Gillibrand is nothing if not a firebrand. Her lawyer mother was a black belt in karate; some years she shot the Thanksgiving turkey. The daughter is a fighter, taking on the military over sexual assault, helping to push out her liberal Democratic Senate colleague, Al Franken of Minnesota, over groping charges, even suggesting Bill Clinton should have resigned because of his Oval Office assignations with a White House intern. That identifies her as independent, almost an insurgent.

Gillibrand has as good a chance as any of the two dozen candidates who soon will be blanketing Iowa like the twin snowfalls that stormed through the state in recent days. Every one of those snowflakes was different — every one of these candidates is different — but the very mass of them makes it hard to distinguish one from the other. That is the year’s principal political challenge.

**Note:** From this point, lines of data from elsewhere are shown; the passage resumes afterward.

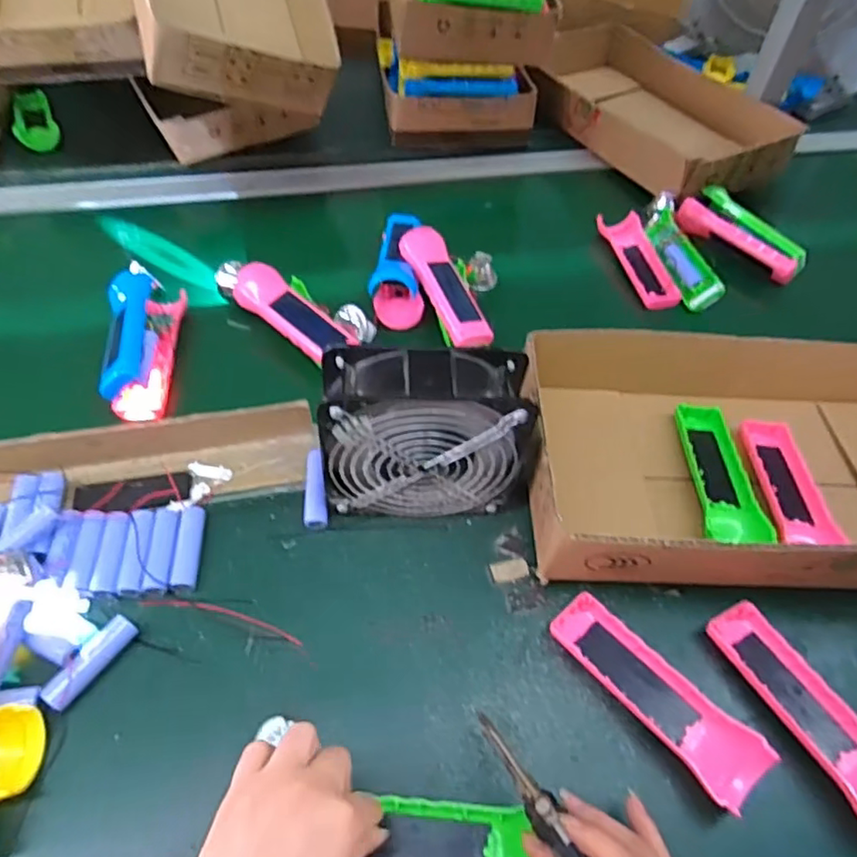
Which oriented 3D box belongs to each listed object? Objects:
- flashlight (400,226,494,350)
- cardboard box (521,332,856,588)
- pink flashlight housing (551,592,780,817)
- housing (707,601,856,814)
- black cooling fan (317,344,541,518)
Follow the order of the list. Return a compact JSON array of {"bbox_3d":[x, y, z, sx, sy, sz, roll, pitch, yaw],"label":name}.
[{"bbox_3d":[0.018,-0.153,0.644,0.046,0.030,0.163,-17,55,-16],"label":"flashlight"},{"bbox_3d":[0.292,0.020,0.518,0.417,0.085,0.240,1,52,-3],"label":"cardboard box"},{"bbox_3d":[0.154,0.184,0.421,0.047,0.028,0.155,-36,62,-27],"label":"pink flashlight housing"},{"bbox_3d":[0.262,0.193,0.419,0.046,0.026,0.153,-20,56,-18],"label":"housing"},{"bbox_3d":[0.002,0.009,0.467,0.158,0.153,0.060,1,52,-3],"label":"black cooling fan"}]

Right now, as the winter political storm of high winds and low visibility deepens,. Gillibrand is offering much the same as the rest of the falling flakes: Bigtime health care plans. Green New Deal. Repudiation of the Trump tax measure. Shovels full of criticism of the president.

For Democrats, especially when visiting ultra-liberal Johnson County and speaking to University of Iowa student activists, that is the natural fare, irresistible and intoxicating. That would be enough in 2000, when there were only Democratic two candidates, or even in 1984, when there were eight; in those Iowa caucuses, each won by the eventual nominee, it was easier to differentiate candidates. This time they’re a blizzard-blur of pure white.

Listen to this riff and you’ll see the difficulty: ‘’This race is about our values. President Trump has created so much hate, so much division, so much cruelty. He spews hatred and racism and anti-Semitism.’’ That could be any one of Gillibrand’s rivals — Elizabeth Warren, Cory Booker, Bernie Sanders, even South Bend’s Mayor Pete Buttigieg.

‘’This country’s never been afraid of immigrants, never been afraid of refugees.’’ Is that Kamala Harris or Amy Klobuchar? Hang around Iowa long enough and you’ll hear those very words spew from all of their mouths.

Now that the other Iowa preoccupation, the state high school wrestling tournament, is over, Iowans are approaching a giant political salad bar, looking at the mushrooms and the red onions and the broccoli crowns, figuring out what is to their taste. For the time being they’re examining everything, and in fact many of them they will be going to all the candidates’ events, in part for the taste test that is part of Iowa’s civic character, in part for the pure joy of hearing someone semi-famous (and semi-serious as a candidate) saying that Trump is a disgrace to the human race or that he is, as Gillibrand put it, ‘’tearing at the fabric, the very soul of who we are as Americans.’’

That was enough to win the evening, and Gillibrand surely did — though she may not have convinced Miriam Kashia of West Liberty, Iowa, who describes herself as a ‘’full-time climate activist’’ and whose question about global warming (‘’On your first day in office are willing to totally endorse the Green New Deal and declare an emergency on climate change?’) prompted only a Gillibrand ‘’call to action’’ rather than the emergency Kashia wanted.

In this campaign, in Iowa, where Democratic caucus-goers are more liberal than the voters who have placed two Republican senators and a Republican governor in office, urgency rather than an emergency may not be enough. Then again, in a general election, it may be too much.